=== Excerpt ===

👋 Welcome to the 22 new readers and welcome back to everyone else - and thanks for all the feedback I received after last weeks post - please keep it coming!
Last week, I shared my overall framework for evaluating GPs.
This week, I want to zoom in on the one chart I always open first when looking at a fund. It’s simple, but it gives a surprisingly complete picture of a fund’s return profile - in one glance you can see distribution, concentration, and how much is still unrealized.
Here’s what we’ll cover today:
Why I create this chart when I start getting serious about a fund
The mechanics behind the chart
A simple, but non-trivial example
How this chart should look across asset classes
And most importantly: Typical flags and questions this chart raises
As always, I’ll wrap up with a few of my favorite reads this week + new funds raised in the last 7 days.
Let’s dive in 👇
The one chart I open first
If I’m seriously considering a fund, this is the chart I pull up before anything else. In one view it shows how returns are distributed and how diversified the portfolio really is - two things I care about more than headline IRR.
It’s the quickest gut-check against concentration and outliers: look at distribution and avoid dependency on a single winner.
How the chart works
Y-axis: total value created, split into realized and unrealized. You instantly see the spread of outcomes and how much of it is locked in.
X-axis: portfolio companies, where the width of each bar = capital invested in that company.
Net effect: height shows outcome, width shows bet size. Put together, you see if big bets paid off, if small bets drove the fund, and how much is still paper gains.
Add a few overlay metrics
Add two simple data points on top of the chart:
Top 5 investments as % of total returns - Shows return concentration
Top 5 investments as % of total capital deployed - Shows capital concentration
These two numbers tell you instantly whether you're looking at consistent execution or a portfolio carried by one or two home runs.
Adding these numbers consistently across funds and managers also gives quick numbers to benchmark against.
A simple thought experiment
Two GPs, each on Fund II with 10 investments in Fund I:
Fund A (for Alpha 🚀)
Clear 1st quartile performance across IRR, TVPI and DPI**.**
Relatively skewed performance, but several strong investments.
A few write-offs on the right tail.

Fund B (for Boring 😴)
Fund performs at the top of the 2nd quartile, just around first quartile performance.
Even distribution of outcomes - no single outlier.
Lower dispersion; fewer extremes.

Which would I choose? I don’t think the answer is clear cut. Instead, it depends on risk appetite and portfolio fit:
If I want predictability and repeatability, I’ll lean toward Fund B. The chart shows a diversified engine with less path dependency.
If I’m comfortable with concentration risk (and the outlier looks repeatable), Fund A is without a doubt the better swing for top-decile results - provided the team can explain why the big win wasn’t a one-off and how that playbook shows up elsewhere. (That’s where the rest of the framework - strategy, value creation, people - comes in.)

===

### What to work on
• a. In the fund-chart post, set down the part that opens with the words containing "This week, I" and closes with "last 7 days.".
• b. List every topic the fund-chart post says it will cover today.
• c. Continue the fund-chart post from its last sentence.

=== Input data ===

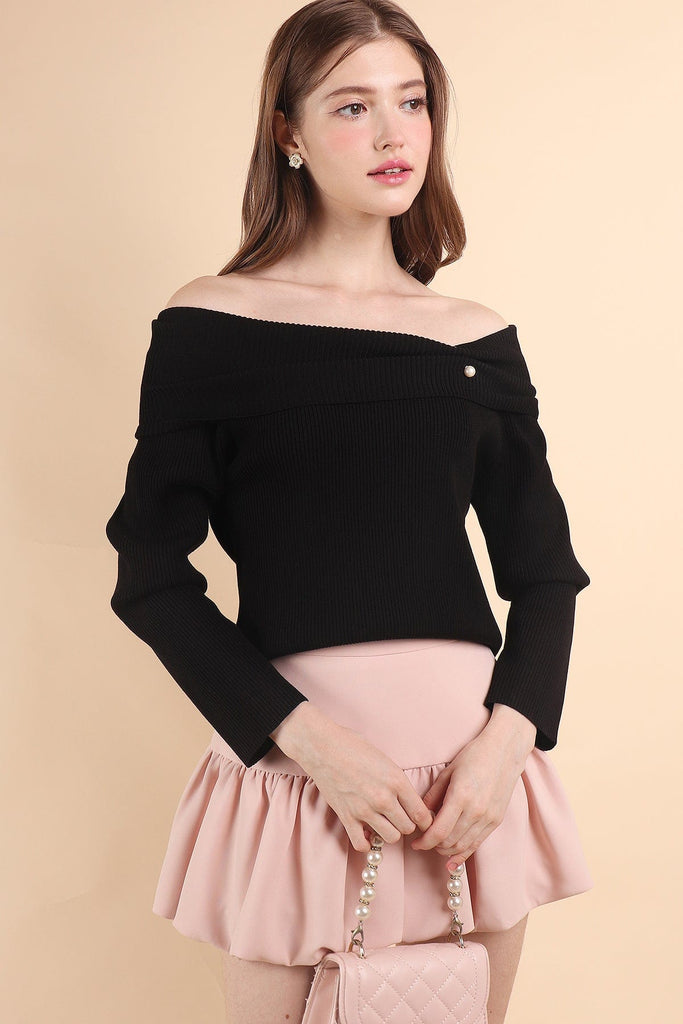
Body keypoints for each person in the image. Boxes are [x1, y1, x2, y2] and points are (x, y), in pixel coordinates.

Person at [105, 2, 594, 1022]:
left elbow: (545, 572)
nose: (391, 134)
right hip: (303, 777)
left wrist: (506, 741)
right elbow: (149, 574)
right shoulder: (209, 328)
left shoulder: (473, 338)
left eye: (411, 102)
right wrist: (303, 739)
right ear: (286, 130)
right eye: (351, 106)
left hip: (468, 788)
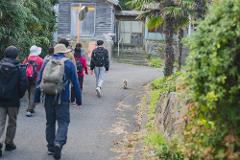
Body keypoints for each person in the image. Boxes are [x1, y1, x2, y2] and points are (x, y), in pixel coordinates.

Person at [34, 43, 81, 160]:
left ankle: (50, 147)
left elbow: (39, 81)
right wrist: (79, 100)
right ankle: (58, 143)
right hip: (63, 98)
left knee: (50, 122)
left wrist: (36, 98)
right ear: (64, 52)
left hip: (48, 97)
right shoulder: (69, 63)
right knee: (63, 122)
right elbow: (75, 83)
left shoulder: (47, 61)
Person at [0, 46, 28, 157]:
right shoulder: (20, 68)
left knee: (0, 122)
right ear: (16, 56)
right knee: (12, 122)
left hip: (0, 100)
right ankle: (9, 143)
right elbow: (23, 84)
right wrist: (19, 96)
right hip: (13, 101)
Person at [23, 45, 43, 117]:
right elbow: (42, 69)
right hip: (35, 78)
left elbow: (23, 67)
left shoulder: (27, 59)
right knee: (33, 93)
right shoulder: (40, 59)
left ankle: (31, 107)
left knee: (29, 93)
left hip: (27, 78)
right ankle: (29, 109)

===

### Solved problems
• a.
This week, I want to zoom in on the one chart I always open first when looking at a fund. It’s simple, but it gives a surprisingly complete picture of a fund’s return profile - in one glance you can see distribution, concentration, and how much is still unrealized.
Here’s what we’ll cover today:
Why I create this chart when I start getting serious about a fund
The mechanics behind the chart
A simple, but non-trivial example
How this chart should look across asset classes
And most importantly: Typical flags and questions this chart raises
As always, I’ll wrap up with a few of my favorite reads this week + new funds raised in the last 7 days.

• b.
- Why I create this chart when I start getting serious about a fund
- The mechanics behind the chart
- A simple, but non-trivial example
- How this chart should look across asset classes
- Typical flags and questions this chart raises

• c.
How this chart differs across asset classes
Lower return targets ⇒ expect evenness. The lower the fund’s target return, the more evenly distributed this chart should look - both across outcomes and invested capital.
Credit / Infrastructure: I want a very even distribution across invested capital and return. If one investment was driving returns, that was actually concerning. I'd take boring consistency over headline returns any day.
Venture: I expected the exact opposite. Returns should be driven by outliers. That's the model. A venture fund with even distribution probably means they're not swinging for the fences enough.
Buyout: I can accept a couple of outliers, but I also want a few other very solid investments to show depth and repeatability. Too much concentration meant they were either lucky or taking too much risk.
Typical flags and questions this chart can raise
The chart doesn't just show you what happened - it tells you what questions to ask next.
Small investments driving returns
If the best performers are all thin bars (small checks), and the GP is now raising a fund 2x larger, that's a red flag. Can they actually create the same value when they're writing $200M checks instead of $100M checks? The skill set is different. The operational leverage is different. You need to dig into whether their value creation playbook scales.
Large unrealized positions
If a GP has a big winner that's still unrealized (a tall bar with mostly unrealized value), that's the perfect moment to dig into their exit strategy.
Are they compounding winners by holding and adding capital? Or are they waiting too long to realize gains?
Both can be valid approaches, but you need to understand their philosophy - and whether it's actually a philosophy or just reluctance to crystallize returns.
Co-investing lens. If I’m co-investing, a highly uneven return profile is a warning sign. I’d rather co-invest with Manager B (more even distribution), of course, subject to my risk appetite.
The bottom line: Why this chart became my favorite
Most performance analysis focuses on aggregate numbers: IRR, TVPI, DPI. Those are important, but they don't tell you how the returns were made.
This chart shows you:
✅ Return distribution (is it one home run or consistent execution?)
✅ Portfolio concentration (big bets or diversification?)
✅ Realization progress (paper gains or actual distributions?)
✅ Number of investments (does it match their stated strategy?)
All in one view.
It's the perfect gut-check before you dive deeper into the individual deals.
A 3x fund that got there with one 20x winner and several write-offs is very different from a 3x fund with eight solid return drivers.
Both might be good investments. But they represent completely different risk profiles - and very different questions you need to ask in diligence.
This chart helps you see that difference immediately.
How did you like today's post?
🔖 Interesting reads
Here are a few articles I found share-worthy this week.
The hidden liquidity crisis no one's talking about in private equity. This LinkedIn post caught my eye as it highlights a little-discussed liquidity squeeze in private equity. Professionals borrowing for GP co-invests now face loan payments while carry is delayed or cut - leading to distress sales and showing how an incentive tool can create retention, inequality, and risk challenges.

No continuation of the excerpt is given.